Problem requirements:
Write out the data below word for word, from its first line through the line containing "genus: Limax", including that line.

Stored rows:
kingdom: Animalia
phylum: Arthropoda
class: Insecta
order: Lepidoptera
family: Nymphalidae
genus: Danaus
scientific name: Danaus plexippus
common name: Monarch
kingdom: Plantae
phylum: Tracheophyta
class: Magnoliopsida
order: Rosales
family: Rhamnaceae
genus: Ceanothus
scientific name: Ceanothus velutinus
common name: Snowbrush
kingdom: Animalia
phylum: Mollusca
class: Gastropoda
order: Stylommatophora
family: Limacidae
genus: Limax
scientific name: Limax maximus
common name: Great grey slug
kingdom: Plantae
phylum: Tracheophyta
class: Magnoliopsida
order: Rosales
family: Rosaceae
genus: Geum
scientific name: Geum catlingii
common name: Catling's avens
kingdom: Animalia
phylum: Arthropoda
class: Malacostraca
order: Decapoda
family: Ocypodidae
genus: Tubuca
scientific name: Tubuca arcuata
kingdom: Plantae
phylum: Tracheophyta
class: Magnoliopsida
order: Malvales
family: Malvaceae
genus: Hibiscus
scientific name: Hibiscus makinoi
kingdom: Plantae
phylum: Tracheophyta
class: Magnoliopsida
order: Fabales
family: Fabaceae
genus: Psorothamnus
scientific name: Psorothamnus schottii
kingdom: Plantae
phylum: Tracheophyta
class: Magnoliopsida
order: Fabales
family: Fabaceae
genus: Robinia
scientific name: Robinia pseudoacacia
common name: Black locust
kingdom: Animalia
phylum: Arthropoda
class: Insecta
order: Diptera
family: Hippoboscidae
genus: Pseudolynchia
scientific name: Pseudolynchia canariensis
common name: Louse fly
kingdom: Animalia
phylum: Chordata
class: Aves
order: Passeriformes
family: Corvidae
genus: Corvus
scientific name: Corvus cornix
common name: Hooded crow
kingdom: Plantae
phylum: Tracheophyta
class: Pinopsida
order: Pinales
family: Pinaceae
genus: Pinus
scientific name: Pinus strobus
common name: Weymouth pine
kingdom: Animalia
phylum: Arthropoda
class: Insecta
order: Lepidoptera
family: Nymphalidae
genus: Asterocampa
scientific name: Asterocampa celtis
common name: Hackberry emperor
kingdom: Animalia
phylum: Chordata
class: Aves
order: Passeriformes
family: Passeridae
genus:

Answer to the exercise:
kingdom: Animalia
phylum: Arthropoda
class: Insecta
order: Lepidoptera
family: Nymphalidae
genus: Danaus
scientific name: Danaus plexippus
common name: Monarch
kingdom: Plantae
phylum: Tracheophyta
class: Magnoliopsida
order: Rosales
family: Rhamnaceae
genus: Ceanothus
scientific name: Ceanothus velutinus
common name: Snowbrush
kingdom: Animalia
phylum: Mollusca
class: Gastropoda
order: Stylommatophora
family: Limacidae
genus: Limax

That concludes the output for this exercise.